Task details
Start at the line containing "06 68 56 71 76" and transcribe every line exactly through the end of the records below, and only those lines.
*** Block opens ***
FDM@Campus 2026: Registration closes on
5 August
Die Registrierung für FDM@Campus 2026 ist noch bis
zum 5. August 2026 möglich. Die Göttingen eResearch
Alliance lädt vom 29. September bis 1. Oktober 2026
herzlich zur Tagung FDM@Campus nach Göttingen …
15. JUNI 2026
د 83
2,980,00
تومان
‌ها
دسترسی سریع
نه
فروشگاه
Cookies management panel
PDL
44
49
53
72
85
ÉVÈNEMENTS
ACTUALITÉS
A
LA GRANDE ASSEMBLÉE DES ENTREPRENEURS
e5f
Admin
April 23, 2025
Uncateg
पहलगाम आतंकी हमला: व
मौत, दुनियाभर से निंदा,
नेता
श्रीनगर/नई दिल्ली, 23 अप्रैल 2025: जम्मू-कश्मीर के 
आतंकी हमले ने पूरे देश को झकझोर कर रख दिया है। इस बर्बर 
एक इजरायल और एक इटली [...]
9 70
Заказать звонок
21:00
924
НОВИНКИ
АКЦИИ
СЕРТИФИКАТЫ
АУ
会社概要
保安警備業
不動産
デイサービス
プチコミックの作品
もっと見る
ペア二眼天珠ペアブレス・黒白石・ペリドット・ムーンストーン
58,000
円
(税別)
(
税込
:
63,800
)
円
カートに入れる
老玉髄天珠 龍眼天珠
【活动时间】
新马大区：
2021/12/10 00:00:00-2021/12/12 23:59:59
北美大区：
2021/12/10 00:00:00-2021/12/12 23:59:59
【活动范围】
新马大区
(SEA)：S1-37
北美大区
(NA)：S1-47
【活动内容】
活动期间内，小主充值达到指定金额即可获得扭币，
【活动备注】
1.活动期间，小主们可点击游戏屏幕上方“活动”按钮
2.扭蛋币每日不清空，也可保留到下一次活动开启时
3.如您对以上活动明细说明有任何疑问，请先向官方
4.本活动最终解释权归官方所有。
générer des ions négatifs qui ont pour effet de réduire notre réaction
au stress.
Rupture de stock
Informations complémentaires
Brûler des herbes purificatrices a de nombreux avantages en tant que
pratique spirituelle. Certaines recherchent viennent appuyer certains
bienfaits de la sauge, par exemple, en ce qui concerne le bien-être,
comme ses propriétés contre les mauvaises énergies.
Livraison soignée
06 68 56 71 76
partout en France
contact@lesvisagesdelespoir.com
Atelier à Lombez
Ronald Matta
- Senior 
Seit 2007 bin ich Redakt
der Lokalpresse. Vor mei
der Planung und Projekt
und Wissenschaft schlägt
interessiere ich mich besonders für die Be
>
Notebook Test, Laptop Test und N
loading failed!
*** Block closes ***
Solution
06 68 56 71 76
partout en France
contact@lesvisagesdelespoir.com
Atelier à Lombez
Ronald Matta
- Senior 
Seit 2007 bin ich Redakt
der Lokalpresse. Vor mei
der Planung und Projekt
und Wissenschaft schlägt
interessiere ich mich besonders für die Be
>
Notebook Test, Laptop Test und N
loading failed!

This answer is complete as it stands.